▶ [Given request]:
All the data should come back exactly as it was given.

[Stored entries]
******************************

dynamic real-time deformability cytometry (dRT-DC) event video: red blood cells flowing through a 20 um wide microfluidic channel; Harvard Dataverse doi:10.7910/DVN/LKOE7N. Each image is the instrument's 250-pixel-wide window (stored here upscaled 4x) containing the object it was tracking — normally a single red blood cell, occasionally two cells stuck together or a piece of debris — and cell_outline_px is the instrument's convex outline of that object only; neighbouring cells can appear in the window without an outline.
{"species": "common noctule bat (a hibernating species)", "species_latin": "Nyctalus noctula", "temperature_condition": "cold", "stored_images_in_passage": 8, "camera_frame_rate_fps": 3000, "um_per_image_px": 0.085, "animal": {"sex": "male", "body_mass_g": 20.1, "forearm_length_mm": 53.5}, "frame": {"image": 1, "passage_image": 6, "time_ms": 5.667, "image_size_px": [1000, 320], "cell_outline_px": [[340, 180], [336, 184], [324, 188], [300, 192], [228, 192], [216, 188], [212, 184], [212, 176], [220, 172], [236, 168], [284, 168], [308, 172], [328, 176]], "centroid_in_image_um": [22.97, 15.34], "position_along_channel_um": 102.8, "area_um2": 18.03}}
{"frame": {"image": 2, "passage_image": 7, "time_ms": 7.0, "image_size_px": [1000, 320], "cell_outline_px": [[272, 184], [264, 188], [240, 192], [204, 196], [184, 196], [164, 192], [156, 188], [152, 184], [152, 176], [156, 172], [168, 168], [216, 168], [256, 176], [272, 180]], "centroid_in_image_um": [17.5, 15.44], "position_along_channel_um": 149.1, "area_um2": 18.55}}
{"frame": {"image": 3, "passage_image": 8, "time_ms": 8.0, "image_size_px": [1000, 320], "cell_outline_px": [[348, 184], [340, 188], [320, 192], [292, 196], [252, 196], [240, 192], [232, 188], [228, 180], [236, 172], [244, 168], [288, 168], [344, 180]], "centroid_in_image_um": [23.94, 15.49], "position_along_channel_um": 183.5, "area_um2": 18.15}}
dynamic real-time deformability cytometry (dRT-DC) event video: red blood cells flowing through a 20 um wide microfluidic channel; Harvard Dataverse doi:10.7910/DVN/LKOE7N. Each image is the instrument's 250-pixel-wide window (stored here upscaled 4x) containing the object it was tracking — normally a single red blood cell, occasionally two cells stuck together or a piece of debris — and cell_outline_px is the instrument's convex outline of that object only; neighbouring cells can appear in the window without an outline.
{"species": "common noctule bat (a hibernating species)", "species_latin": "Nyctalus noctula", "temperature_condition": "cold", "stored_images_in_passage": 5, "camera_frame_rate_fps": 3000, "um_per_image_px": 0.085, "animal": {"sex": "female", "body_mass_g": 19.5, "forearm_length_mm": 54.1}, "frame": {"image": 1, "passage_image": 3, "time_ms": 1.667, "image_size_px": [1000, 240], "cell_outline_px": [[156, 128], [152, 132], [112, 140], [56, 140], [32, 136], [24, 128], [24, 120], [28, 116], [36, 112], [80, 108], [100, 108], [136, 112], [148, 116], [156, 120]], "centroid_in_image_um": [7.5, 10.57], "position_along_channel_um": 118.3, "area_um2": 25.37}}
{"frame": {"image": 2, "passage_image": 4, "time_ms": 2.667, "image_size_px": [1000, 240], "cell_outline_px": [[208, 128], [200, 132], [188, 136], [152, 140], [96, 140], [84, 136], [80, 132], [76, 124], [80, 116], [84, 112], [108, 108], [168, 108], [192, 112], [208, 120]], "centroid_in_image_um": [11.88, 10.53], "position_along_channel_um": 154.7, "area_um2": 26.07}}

******************************

▶ [Output below]:
dynamic real-time deformability cytometry (dRT-DC) event video: red blood cells flowing through a 20 um wide microfluidic channel; Harvard Dataverse doi:10.7910/DVN/LKOE7N. Each image is the instrument's 250-pixel-wide window (stored here upscaled 4x) containing the object it was tracking — normally a single red blood cell, occasionally two cells stuck together or a piece of debris — and cell_outline_px is the instrument's convex outline of that object only; neighbouring cells can appear in the window without an outline.
{"species": "common noctule bat (a hibernating species)", "species_latin": "Nyctalus noctula", "temperature_condition": "cold", "stored_images_in_passage": 8, "camera_frame_rate_fps": 3000, "um_per_image_px": 0.085, "animal": {"sex": "male", "body_mass_g": 20.1, "forearm_length_mm": 53.5}, "frame": {"image": 1, "passage_image": 6, "time_ms": 5.667, "image_size_px": [1000, 320], "cell_outline_px": [[340, 180], [336, 184], [324, 188], [300, 192], [228, 192], [216, 188], [212, 184], [212, 176], [220, 172], [236, 168], [284, 168], [308, 172], [328, 176]], "centroid_in_image_um": [22.97, 15.34], "position_along_channel_um": 102.8, "area_um2": 18.03}}
{"frame": {"image": 2, "passage_image": 7, "time_ms": 7.0, "image_size_px": [1000, 320], "cell_outline_px": [[272, 184], [264, 188], [240, 192], [204, 196], [184, 196], [164, 192], [156, 188], [152, 184], [152, 176], [156, 172], [168, 168], [216, 168], [256, 176], [272, 180]], "centroid_in_image_um": [17.5, 15.44], "position_along_channel_um": 149.1, "area_um2": 18.55}}
{"frame": {"image": 3, "passage_image": 8, "time_ms": 8.0, "image_size_px": [1000, 320], "cell_outline_px": [[348, 184], [340, 188], [320, 192], [292, 196], [252, 196], [240, 192], [232, 188], [228, 180], [236, 172], [244, 168], [288, 168], [344, 180]], "centroid_in_image_um": [23.94, 15.49], "position_along_channel_um": 183.5, "area_um2": 18.15}}
dynamic real-time deformability cytometry (dRT-DC) event video: red blood cells flowing through a 20 um wide microfluidic channel; Harvard Dataverse doi:10.7910/DVN/LKOE7N. Each image is the instrument's 250-pixel-wide window (stored here upscaled 4x) containing the object it was tracking — normally a single red blood cell, occasionally two cells stuck together or a piece of debris — and cell_outline_px is the instrument's convex outline of that object only; neighbouring cells can appear in the window without an outline.
{"species": "common noctule bat (a hibernating species)", "species_latin": "Nyctalus noctula", "temperature_condition": "cold", "stored_images_in_passage": 5, "camera_frame_rate_fps": 3000, "um_per_image_px": 0.085, "animal": {"sex": "female", "body_mass_g": 19.5, "forearm_length_mm": 54.1}, "frame": {"image": 1, "passage_image": 3, "time_ms": 1.667, "image_size_px": [1000, 240], "cell_outline_px": [[156, 128], [152, 132], [112, 140], [56, 140], [32, 136], [24, 128], [24, 120], [28, 116], [36, 112], [80, 108], [100, 108], [136, 112], [148, 116], [156, 120]], "centroid_in_image_um": [7.5, 10.57], "position_along_channel_um": 118.3, "area_um2": 25.37}}
{"frame": {"image": 2, "passage_image": 4, "time_ms": 2.667, "image_size_px": [1000, 240], "cell_outline_px": [[208, 128], [200, 132], [188, 136], [152, 140], [96, 140], [84, 136], [80, 132], [76, 124], [80, 116], [84, 112], [108, 108], [168, 108], [192, 112], [208, 120]], "centroid_in_image_um": [11.88, 10.53], "position_along_channel_um": 154.7, "area_um2": 26.07}}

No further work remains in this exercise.